• Решаемая задача
Откуда, согласно изучаемому тексту, берется доступный художнику готовый материал?

• Изучаемый текст
※

Пусть вас не пугает сложность этой формулы; я полагаю, что на самом деле она окажется чрезмерно простой. Тем не менее в ней, возможно, заключен намек на приближение к фактическому положению дел, и после нескольких предпринятых мною попыток я склонен считать, что такой способ рассмотрения художественного творчества не окажется бесплодным. Не будем забывать, что внимание к детским воспоминаниям в жизни художника – оно способно, конечно, озадачить – обуславливается в конечном счете тем допущением, что художественное произведение, как и греза, есть продолжение и замена былых детских игр.
Тут нужно вернуться к тому разряду художественных произведений, в которых мы вынуждены признавать не самостоятельные творения, а обработку готового, уже известного материала. Даже при этом у художника остается некоторая доля самостоятельности, которая будет выражаться в выборе материала и в изменении последнего, зачастую довольно сильном. Доступный же материал берется из народной сокровищницы мифов, легенд и сказок. Изучение этих творений народной психологии вовсе нельзя считать завершенным, но отважусь все же предположить, что мифы, к примеру, суть искаженные остатки фантазий о желаниях целых народов, вековые мечтания юного человечества.

※

• Исходные данные
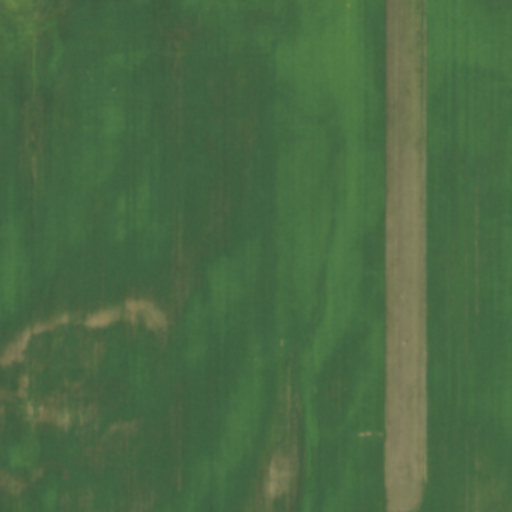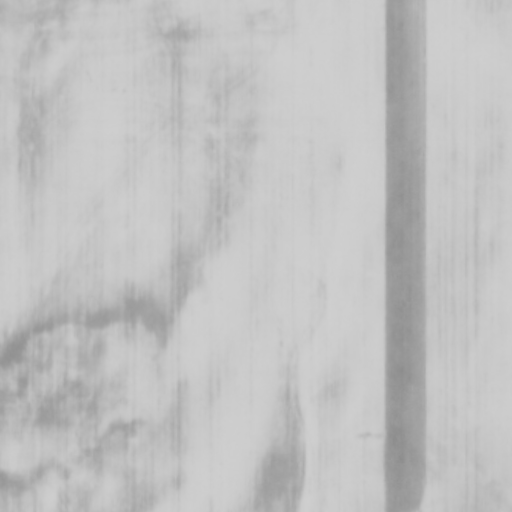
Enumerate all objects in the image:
airport runway: (396, 251)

※

• Ответ на задачу
Из народной сокровищницы мифов, легенд и сказок.